TASK INPUTS Start Marker

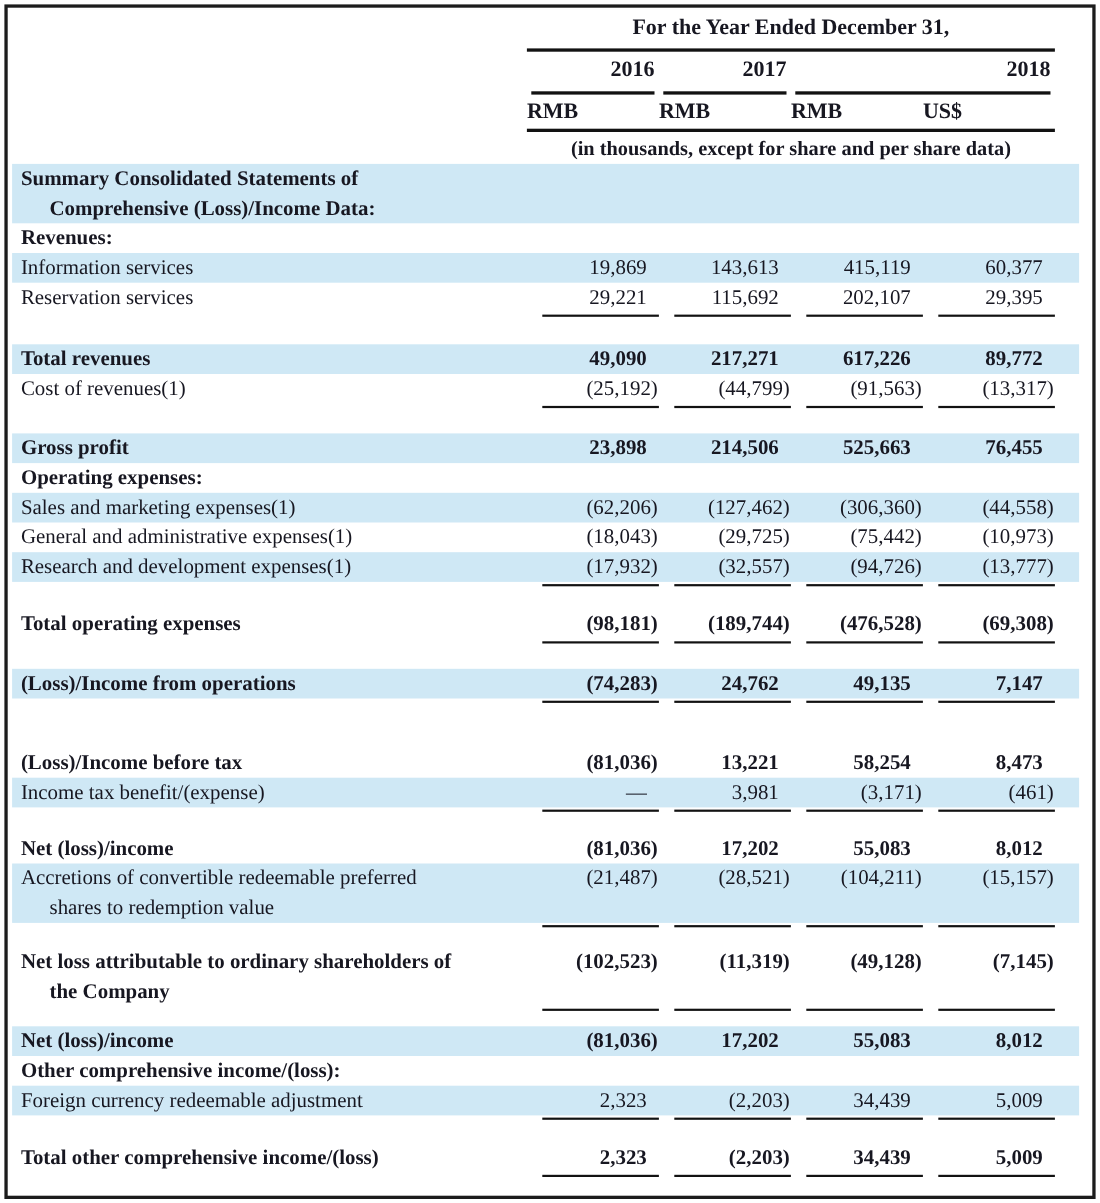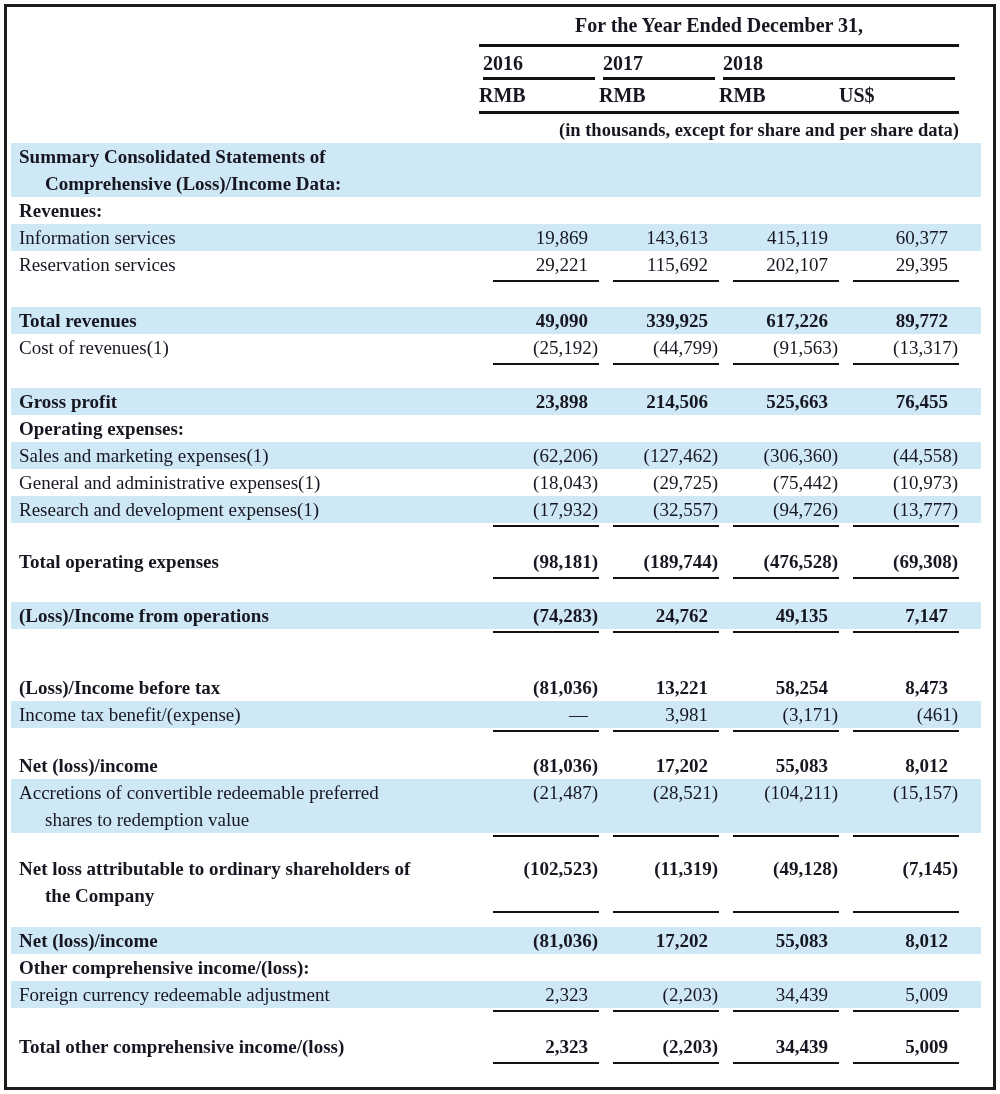--- a/index.html
+++ b/index.html
@@ -34,8 +34,8 @@
   .hcell { width: 120px; flex: none; }
   .hcell.w2 { width: 240px; }
   .yrline {
-    font-weight: bold; font-size: 20px; line-height: 26px; text-align: left;
-    border-bottom: 3px solid var(--rule, #121212); margin: 3px 4px 0 4px; padding-bottom: 1px;
+    font-weight: bold; font-size: 20px; line-height: 26px; text-align: right;
+    border-bottom: 3px solid var(--rule, #121212); margin: 3px 4px 0 4px; padding-bottom: 7px;
   }
   .unit { font-weight: bold; font-size: 20px; line-height: 27px; text-align: left; margin-top: 2px; }
   .hfullrule { border-top: 3px solid var(--rule, #121212); height: 0; margin: 2px 0 3px 0; }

TASK INPUTS End Marker

WORK TO COMPLETE:
When you output the entries, keep each line exactly as it is and leave out any pictures.

ANSWER TO THIS TASK:
--- a/index.html
+++ b/index.html
@@ -34,8 +34,8 @@
   .hcell { width: 120px; flex: none; }
   .hcell.w2 { width: 240px; }
   .yrline {
-    font-weight: bold; font-size: 20px; line-height: 26px; text-align: left;
-    border-bottom: 3px solid var(--rule, #121212); margin: 3px 4px 0 4px; padding-bottom: 1px;
+    font-weight: bold; font-size: 20px; line-height: 26px; text-align: right;
+    border-bottom: 3px solid var(--rule, #121212); margin: 3px 4px 0 4px; padding-bottom: 7px;
   }
   .unit { font-weight: bold; font-size: 20px; line-height: 27px; text-align: left; margin-top: 2px; }
   .hfullrule { border-top: 3px solid var(--rule, #121212); height: 0; margin: 2px 0 3px 0; }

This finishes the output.